The Cost of Giving Up on Home Ownership

Economists link the resignation to shifts in spending, work, and investing
Posted Dec 28, 2025 5:00 PM CST
The Cost of Giving Up on Home Ownership
A sign is posted for a new home for sale in Ambler, Pa., Thursday, Oct. 16, 2025.   (AP Photo/Matt Rourke)

Abandoning the idea of owning a home may push people to live more for now and plan less for later—and often in unhealthy ways. The Washington Post reports that's the argument behind a new working paper by economists Seung Hyeong Lee of Northwestern University and Younggeun Yoo of the University of Chicago, who paired a behavioral model with transaction data from more than 500,000 Americans. Their conclusion is blunt: Once renters mentally "give up" on ever buying a home, they save less, spend more on non-essentials, put less effort into work, and are more likely to pursue speculative investments like cryptocurrency. "When housing becomes unattainable, people do not simply stay renters," the researchers wrote. "They often change how they live, work, and plan for the future."

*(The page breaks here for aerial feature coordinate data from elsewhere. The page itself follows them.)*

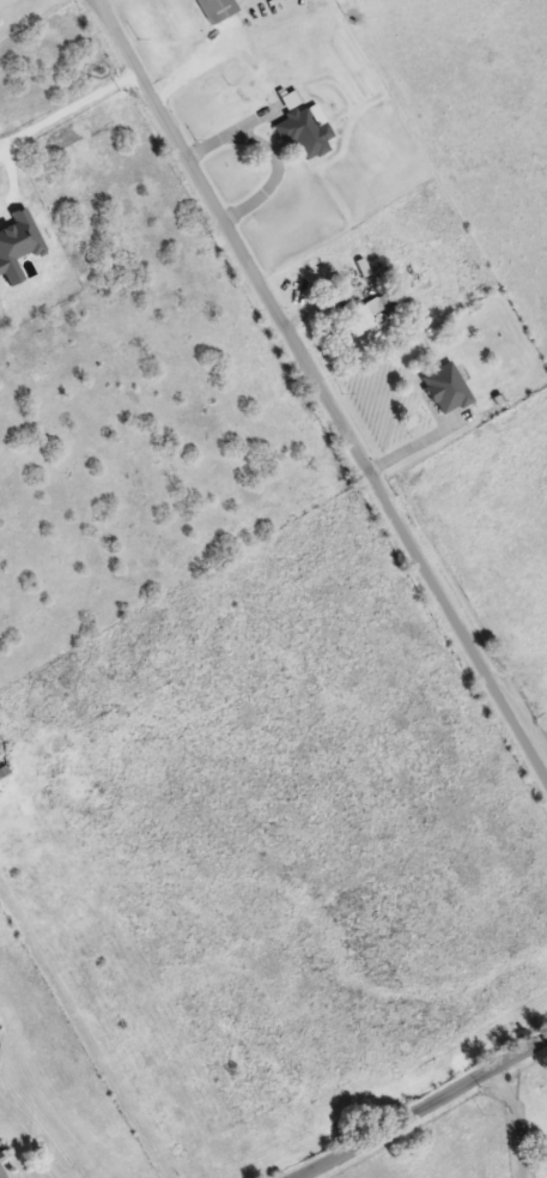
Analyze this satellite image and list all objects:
building: (216, 8)
building: (304, 131)
building: (367, 314)
road: (321, 387)
building: (446, 387)
road: (424, 1107)
building: (2, 1171)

The paper estimates that while 84% of Americans born in 1950 became homeowners at some point, only about 74% of those born in 1990 will do the same. Bankrate estimates that those currently earning the median US income are priced out of 75% of homes, making homeownership a "luxury." Using credit card and income data, Lee and Yoo found that behavior shifts sharply once the resignation about ever owning a home sets in. In areas where home prices rise, higher-income renters who still see a path to ownership tend to cut back on discretionary spending, while renters who appear to have given up increase their credit card spending, even as their long-term savings fall. Those behavioral shifts show up most clearly in investing. The researchers found that renters who feel locked out of the housing market are the most enthusiastic buyers of volatile assets like cryptocurrency.

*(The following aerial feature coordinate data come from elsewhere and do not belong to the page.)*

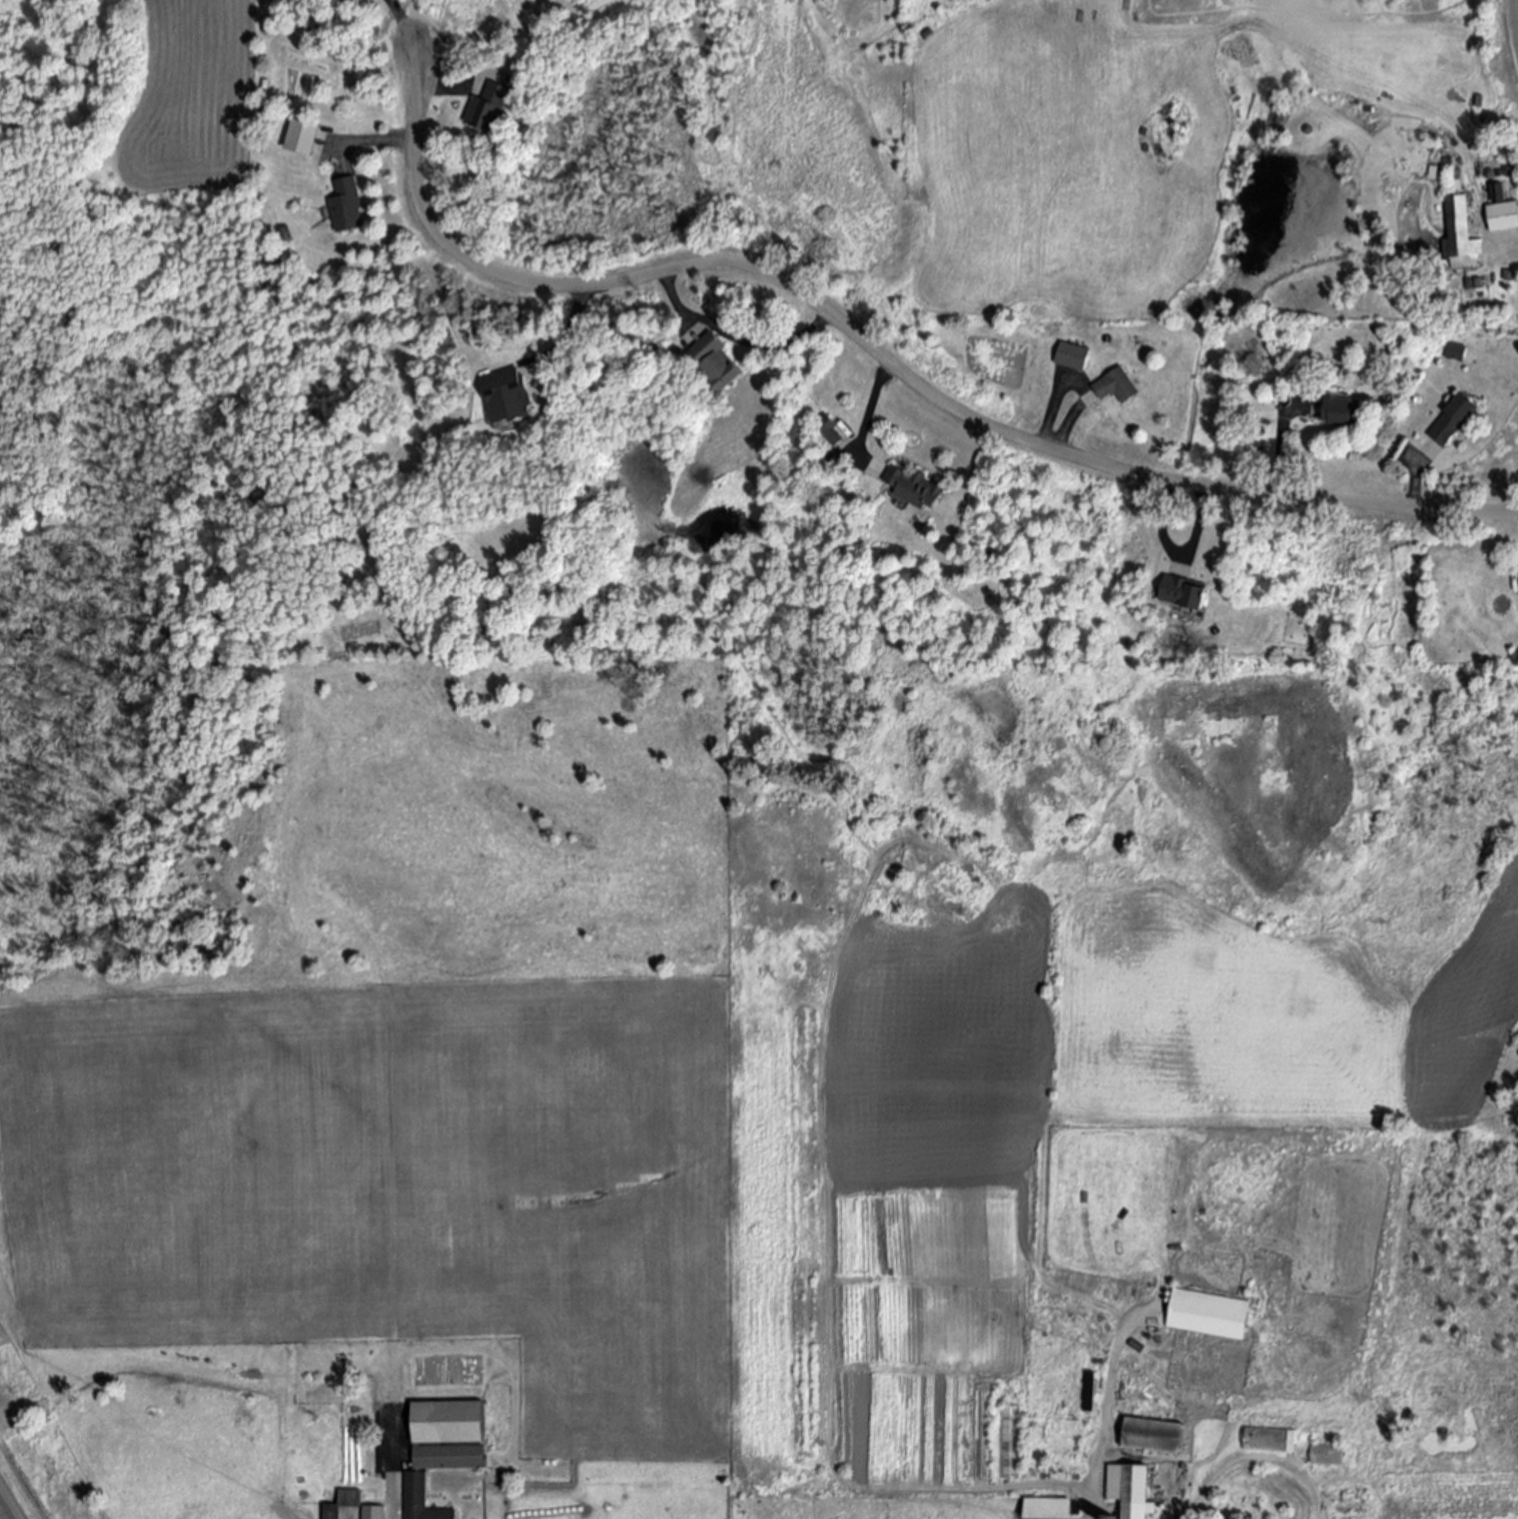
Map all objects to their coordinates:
road: (1515, 19)
road: (401, 27)
road: (507, 31)
building: (487, 109)
building: (302, 137)
building: (346, 203)
building: (1502, 209)
building: (1461, 232)
road: (1515, 240)
road: (737, 337)
building: (1455, 352)
road: (881, 353)
building: (1072, 357)
building: (715, 363)
building: (1116, 386)
building: (507, 396)
building: (1341, 412)
building: (1453, 420)
building: (835, 429)
building: (911, 488)
building: (1179, 592)
building: (1210, 1313)
building: (446, 1436)
building: (1151, 1436)
building: (1009, 1443)
building: (1325, 1455)
road: (1226, 1471)
building: (1128, 1490)
building: (419, 1500)
road: (7, 1504)
building: (1346, 1505)
building: (1047, 1509)
building: (330, 1512)
building: (372, 1513)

Lee and Yoo argue the spending shift isn't about financial knowledge as much as it is an overall mindset: Once a major long-term goal feels unattainable, disciplined saving can start to feel pointless while short-term bets become more appealing. Over time, they warn, that dynamic can widen wealth gaps. However, not everyone is convinced the data tells such a clear story. Johns Hopkins sociologist Stefanie DeLuca cautioned against drawing conclusions about what people are doing with their money. "If you're not saving and deferring to buy a house, you're spending it on other kinds of enrichment activities for your kids, supporting folks in your family who are going through a tough time," she said. "We just don't know what this is about, and I'm not sure it's a good or bad thing."